Building Resilient Software with C: Enterprise Patterns for Disaster Recovery

Working on Microsoft's disaster recovery platform in C taught me lessons about reliability engineering that I still apply at every level of the stack — from kernel modules to cloud-native applications.

Cdisaster-recoveryenterpriseMicrosoft

Why C for Critical Infrastructure?

When I joined Microsoft's disaster recovery team in 2006, the choice of C for core platform components wasn't arbitrary — it was deliberate. For software that needed to operate reliably at the kernel level, with predictable memory behaviour and minimal runtime dependencies, C was the right choice.

This post is about what I learned building in that environment, and why those lessons translate to any language or platform.

The Memory Discipline

C forces you to think about memory explicitly. Every allocation has a corresponding free. Every pointer is an address you're responsible for. This discipline — what I'd now call ownership thinking — is something I carry into every technology I work with.

In Rust, ownership is enforced by the compiler. In modern C++, smart pointers handle it. In Go, the GC takes care of it. But understanding why ownership matters — preventing use-after-free, double-free, and memory leaks in long-running processes — is foundational.

For a disaster recovery platform that might run for months without a restart, even small memory leaks are fatal. We profiled everything with Valgrind. We treated any memory warning as a P0 bug.

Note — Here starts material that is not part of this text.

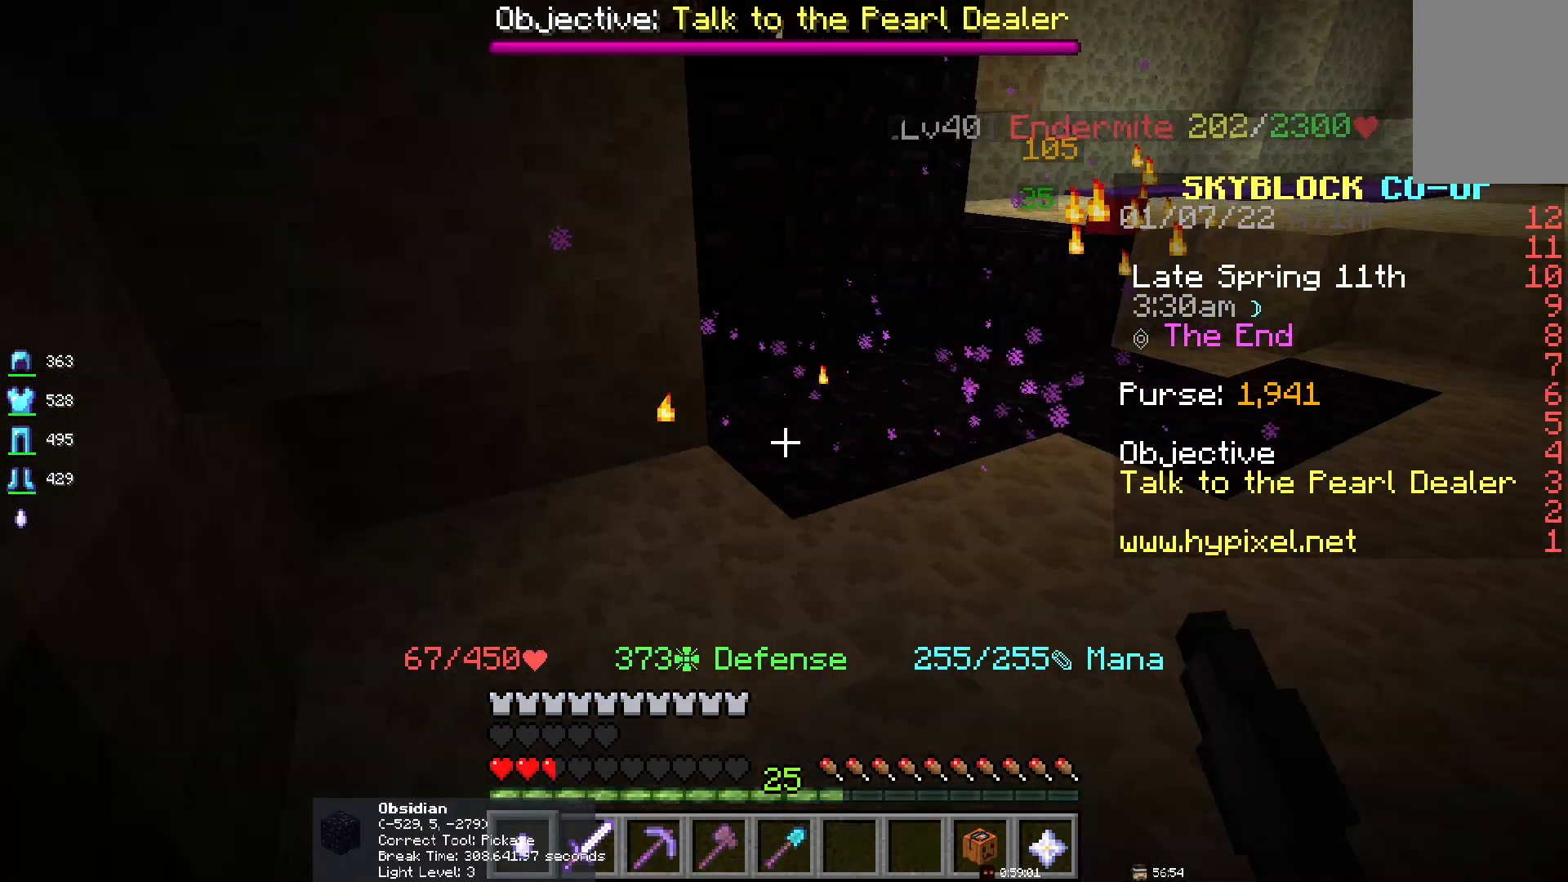
{"keys": ["s"], "mouse": ["left"], "events": [[167, "mouse_left", "up"], [367, "mouse_left", "down"]]}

Error Handling Without Exceptions

C has no exceptions. Every function that can fail must communicate that failure through its return value or an output parameter. This leads to verbose but honest code:

c
int result = replicate_block(src, dst, block_size);
if (result != DR_SUCCESS) {
    log_error("Block replication failed: %d", result);
    return result;
}

Verbose, yes. But also explicit. The caller knows the operation can fail and is forced to handle it. Compare this to languages where exceptions can silently propagate up the call stack, crashing in unexpected places.

This explicitness is something I advocate for in all languages: make your error paths obvious, handle them close to the source, and never let failures silently disappear.

Lessons That Outlasted the Language

Years later, writing PHP at TouchNote, Go at Airhub, Node.js at Freddie's Flowers — the patterns I learned in C stayed with me:

  1. 1.Assume failure at every system boundary
  2. 2.Own your resources: connections, file handles, memory — clean them up
  3. 3.Make the error case as visible as the success case
  4. 4.Understand what's happening below your abstraction layer

The languages changed. The principles didn't.